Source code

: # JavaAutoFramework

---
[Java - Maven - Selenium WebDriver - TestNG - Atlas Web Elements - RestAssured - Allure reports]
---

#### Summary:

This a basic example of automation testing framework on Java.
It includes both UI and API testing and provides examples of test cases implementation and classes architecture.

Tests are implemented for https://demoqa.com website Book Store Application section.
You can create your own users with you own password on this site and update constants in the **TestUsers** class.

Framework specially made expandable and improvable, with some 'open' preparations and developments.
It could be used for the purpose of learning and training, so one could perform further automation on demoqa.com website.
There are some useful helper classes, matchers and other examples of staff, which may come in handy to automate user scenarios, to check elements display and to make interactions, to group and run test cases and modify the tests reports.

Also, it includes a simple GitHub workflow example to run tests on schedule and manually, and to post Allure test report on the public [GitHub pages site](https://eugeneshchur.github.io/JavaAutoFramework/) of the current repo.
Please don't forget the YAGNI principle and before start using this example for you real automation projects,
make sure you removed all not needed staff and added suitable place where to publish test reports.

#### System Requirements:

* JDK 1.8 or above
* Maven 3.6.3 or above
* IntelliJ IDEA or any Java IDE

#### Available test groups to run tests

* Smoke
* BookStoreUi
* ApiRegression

• _WORK REQUEST_
Go through the listing and copy all of it exactly.

• _TASK OUTPUT_
Source code

: # JavaAutoFramework

---
[Java - Maven - Selenium WebDriver - TestNG - Atlas Web Elements - RestAssured - Allure reports]
---

#### Summary:

This a basic example of automation testing framework on Java.
It includes both UI and API testing and provides examples of test cases implementation and classes architecture.

Tests are implemented for https://demoqa.com website Book Store Application section.
You can create your own users with you own password on this site and update constants in the **TestUsers** class.

Framework specially made expandable and improvable, with some 'open' preparations and developments.
It could be used for the purpose of learning and training, so one could perform further automation on demoqa.com website.
There are some useful helper classes, matchers and other examples of staff, which may come in handy to automate user scenarios, to check elements display and to make interactions, to group and run test cases and modify the tests reports.

Also, it includes a simple GitHub workflow example to run tests on schedule and manually, and to post Allure test report on the public [GitHub pages site](https://eugeneshchur.github.io/JavaAutoFramework/) of the current repo.
Please don't forget the YAGNI principle and before start using this example for you real automation projects,
make sure you removed all not needed staff and added suitable place where to publish test reports.

#### System Requirements:

* JDK 1.8 or above
* Maven 3.6.3 or above
* IntelliJ IDEA or any Java IDE

#### Available test groups to run tests

* Smoke
* BookStoreUi
* ApiRegression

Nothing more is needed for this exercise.